Exercise brief.
Filter the entries, keeping every line with the word "phẩm".

Dataset.

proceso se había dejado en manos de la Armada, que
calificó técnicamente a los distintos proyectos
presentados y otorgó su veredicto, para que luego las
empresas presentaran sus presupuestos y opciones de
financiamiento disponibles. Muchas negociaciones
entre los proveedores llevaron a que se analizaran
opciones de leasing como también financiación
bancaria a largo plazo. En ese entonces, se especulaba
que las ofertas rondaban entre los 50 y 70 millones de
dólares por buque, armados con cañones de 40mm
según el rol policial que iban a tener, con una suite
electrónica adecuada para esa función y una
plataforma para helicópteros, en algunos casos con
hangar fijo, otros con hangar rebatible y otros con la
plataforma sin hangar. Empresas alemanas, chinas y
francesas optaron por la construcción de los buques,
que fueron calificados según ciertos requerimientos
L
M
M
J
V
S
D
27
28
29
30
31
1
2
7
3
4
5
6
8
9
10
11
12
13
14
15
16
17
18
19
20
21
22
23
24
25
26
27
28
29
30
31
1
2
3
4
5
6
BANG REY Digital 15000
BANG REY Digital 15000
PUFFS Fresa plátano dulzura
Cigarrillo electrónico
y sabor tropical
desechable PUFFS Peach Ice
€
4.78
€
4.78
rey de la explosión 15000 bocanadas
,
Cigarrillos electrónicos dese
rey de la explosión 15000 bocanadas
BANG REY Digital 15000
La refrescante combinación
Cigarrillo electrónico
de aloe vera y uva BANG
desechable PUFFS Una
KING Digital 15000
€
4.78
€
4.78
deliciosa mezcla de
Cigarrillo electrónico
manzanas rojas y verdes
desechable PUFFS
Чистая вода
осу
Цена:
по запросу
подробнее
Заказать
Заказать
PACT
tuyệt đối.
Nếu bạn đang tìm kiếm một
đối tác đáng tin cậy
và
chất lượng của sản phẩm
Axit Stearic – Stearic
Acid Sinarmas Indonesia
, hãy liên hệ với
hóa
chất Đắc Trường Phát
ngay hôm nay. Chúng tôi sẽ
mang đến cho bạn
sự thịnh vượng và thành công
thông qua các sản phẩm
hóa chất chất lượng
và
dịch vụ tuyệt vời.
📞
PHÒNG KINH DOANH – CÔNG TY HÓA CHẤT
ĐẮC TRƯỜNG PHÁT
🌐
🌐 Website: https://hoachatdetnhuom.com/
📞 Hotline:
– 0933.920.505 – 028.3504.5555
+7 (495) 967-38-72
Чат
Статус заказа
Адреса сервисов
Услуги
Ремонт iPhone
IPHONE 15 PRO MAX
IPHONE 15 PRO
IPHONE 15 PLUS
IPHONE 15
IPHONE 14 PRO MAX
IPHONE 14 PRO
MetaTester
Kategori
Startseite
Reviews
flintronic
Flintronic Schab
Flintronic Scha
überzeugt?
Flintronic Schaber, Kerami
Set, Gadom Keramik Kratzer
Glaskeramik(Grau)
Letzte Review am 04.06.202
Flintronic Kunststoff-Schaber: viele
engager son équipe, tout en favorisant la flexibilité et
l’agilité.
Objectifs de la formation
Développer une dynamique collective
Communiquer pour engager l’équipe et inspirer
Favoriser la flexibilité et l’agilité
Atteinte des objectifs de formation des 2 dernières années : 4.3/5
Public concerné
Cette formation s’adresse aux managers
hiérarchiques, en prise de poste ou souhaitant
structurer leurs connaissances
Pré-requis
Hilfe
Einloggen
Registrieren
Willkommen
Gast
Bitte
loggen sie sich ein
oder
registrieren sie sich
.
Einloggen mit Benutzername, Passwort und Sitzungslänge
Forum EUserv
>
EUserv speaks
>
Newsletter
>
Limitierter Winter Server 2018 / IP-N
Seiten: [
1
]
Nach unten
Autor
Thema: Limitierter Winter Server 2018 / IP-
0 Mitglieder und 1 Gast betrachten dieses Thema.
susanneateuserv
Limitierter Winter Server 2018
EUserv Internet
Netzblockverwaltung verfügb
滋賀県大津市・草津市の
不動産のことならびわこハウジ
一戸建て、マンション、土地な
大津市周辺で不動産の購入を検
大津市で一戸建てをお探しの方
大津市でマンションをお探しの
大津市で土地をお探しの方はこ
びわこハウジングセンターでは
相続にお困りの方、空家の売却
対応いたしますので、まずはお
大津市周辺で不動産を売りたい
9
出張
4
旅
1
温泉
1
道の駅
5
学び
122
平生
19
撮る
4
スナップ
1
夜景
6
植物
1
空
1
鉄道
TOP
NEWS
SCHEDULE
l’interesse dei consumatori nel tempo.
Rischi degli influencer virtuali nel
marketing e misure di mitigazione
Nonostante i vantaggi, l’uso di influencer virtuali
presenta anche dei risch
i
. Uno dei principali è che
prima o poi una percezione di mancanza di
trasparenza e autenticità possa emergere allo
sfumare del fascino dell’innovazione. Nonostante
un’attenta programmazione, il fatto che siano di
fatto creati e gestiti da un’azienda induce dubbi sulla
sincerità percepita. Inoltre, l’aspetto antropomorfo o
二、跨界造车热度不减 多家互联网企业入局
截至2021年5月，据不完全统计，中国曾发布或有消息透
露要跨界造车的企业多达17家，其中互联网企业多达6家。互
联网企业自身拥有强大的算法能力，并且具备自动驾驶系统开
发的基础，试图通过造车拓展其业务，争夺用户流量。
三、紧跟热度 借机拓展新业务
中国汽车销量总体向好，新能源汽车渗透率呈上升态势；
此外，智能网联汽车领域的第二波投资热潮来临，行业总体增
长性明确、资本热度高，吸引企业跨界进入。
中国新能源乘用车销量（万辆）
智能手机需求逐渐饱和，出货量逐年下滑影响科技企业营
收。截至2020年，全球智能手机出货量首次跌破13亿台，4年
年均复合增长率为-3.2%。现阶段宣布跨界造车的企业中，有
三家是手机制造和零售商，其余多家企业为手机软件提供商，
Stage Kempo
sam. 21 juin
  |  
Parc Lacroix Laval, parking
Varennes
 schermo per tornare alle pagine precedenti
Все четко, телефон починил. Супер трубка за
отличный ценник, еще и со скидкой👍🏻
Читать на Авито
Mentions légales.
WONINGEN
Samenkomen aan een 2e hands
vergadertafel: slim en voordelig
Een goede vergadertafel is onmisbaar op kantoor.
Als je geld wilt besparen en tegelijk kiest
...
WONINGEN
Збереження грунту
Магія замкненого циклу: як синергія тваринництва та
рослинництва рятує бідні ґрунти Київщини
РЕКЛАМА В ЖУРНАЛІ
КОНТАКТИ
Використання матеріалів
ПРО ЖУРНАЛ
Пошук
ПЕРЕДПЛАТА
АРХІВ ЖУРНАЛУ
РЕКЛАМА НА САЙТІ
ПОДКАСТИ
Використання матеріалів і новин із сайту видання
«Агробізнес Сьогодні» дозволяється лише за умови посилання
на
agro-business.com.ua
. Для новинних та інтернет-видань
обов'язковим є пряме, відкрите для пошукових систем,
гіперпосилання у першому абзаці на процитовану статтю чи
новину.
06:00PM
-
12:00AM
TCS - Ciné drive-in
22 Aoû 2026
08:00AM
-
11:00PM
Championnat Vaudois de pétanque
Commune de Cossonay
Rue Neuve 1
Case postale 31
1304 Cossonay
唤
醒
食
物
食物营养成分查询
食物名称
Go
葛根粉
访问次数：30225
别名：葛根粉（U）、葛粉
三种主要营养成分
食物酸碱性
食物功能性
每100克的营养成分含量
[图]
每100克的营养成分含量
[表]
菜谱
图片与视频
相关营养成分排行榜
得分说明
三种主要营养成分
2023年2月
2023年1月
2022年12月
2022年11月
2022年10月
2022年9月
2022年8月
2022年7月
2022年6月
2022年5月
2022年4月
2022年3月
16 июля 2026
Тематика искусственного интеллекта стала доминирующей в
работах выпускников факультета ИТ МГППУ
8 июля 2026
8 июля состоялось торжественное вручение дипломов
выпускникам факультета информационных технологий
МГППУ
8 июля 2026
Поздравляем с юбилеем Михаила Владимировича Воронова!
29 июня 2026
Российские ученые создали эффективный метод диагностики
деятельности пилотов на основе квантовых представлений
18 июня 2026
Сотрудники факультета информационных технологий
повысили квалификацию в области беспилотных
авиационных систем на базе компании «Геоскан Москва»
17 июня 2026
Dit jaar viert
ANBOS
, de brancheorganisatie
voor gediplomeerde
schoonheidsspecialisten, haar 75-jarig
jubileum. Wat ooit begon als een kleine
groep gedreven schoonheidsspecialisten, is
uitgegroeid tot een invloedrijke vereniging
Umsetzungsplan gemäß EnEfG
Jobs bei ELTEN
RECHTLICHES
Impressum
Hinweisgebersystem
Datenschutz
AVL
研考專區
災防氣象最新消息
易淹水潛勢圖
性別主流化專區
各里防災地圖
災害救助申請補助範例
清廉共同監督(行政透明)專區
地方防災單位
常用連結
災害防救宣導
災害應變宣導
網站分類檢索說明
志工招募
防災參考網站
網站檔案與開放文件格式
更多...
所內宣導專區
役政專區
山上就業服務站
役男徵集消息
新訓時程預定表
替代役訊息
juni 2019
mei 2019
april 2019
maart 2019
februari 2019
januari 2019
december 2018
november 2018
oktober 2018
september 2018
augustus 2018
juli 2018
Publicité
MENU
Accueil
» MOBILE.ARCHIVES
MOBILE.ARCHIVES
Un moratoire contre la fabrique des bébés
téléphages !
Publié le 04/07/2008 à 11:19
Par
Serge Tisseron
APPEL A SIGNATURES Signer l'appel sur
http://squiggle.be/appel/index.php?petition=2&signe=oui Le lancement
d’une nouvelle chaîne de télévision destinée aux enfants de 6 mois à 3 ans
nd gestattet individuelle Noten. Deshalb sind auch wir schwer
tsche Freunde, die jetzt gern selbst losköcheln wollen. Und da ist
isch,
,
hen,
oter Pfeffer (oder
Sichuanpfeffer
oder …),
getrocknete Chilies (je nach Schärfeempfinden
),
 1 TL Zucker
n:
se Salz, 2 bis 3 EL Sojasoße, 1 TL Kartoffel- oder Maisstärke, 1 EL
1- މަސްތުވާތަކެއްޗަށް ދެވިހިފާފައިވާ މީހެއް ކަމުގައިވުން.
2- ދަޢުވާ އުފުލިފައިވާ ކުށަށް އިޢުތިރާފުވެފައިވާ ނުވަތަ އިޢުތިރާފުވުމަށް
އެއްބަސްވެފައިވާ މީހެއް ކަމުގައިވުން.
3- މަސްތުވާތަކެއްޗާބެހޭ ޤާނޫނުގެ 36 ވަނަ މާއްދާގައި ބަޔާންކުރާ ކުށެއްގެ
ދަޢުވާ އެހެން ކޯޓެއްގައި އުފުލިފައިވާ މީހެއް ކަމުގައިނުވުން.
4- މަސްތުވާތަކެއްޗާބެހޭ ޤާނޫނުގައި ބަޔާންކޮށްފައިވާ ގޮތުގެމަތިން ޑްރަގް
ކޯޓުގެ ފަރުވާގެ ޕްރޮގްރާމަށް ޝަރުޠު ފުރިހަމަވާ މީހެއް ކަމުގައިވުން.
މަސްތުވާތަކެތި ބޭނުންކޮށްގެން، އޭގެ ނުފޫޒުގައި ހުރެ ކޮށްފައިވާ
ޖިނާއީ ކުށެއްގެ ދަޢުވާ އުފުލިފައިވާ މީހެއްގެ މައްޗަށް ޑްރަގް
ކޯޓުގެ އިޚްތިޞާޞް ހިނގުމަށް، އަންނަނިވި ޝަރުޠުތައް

Reply.
chất lượng của sản phẩm
thông qua các sản phẩm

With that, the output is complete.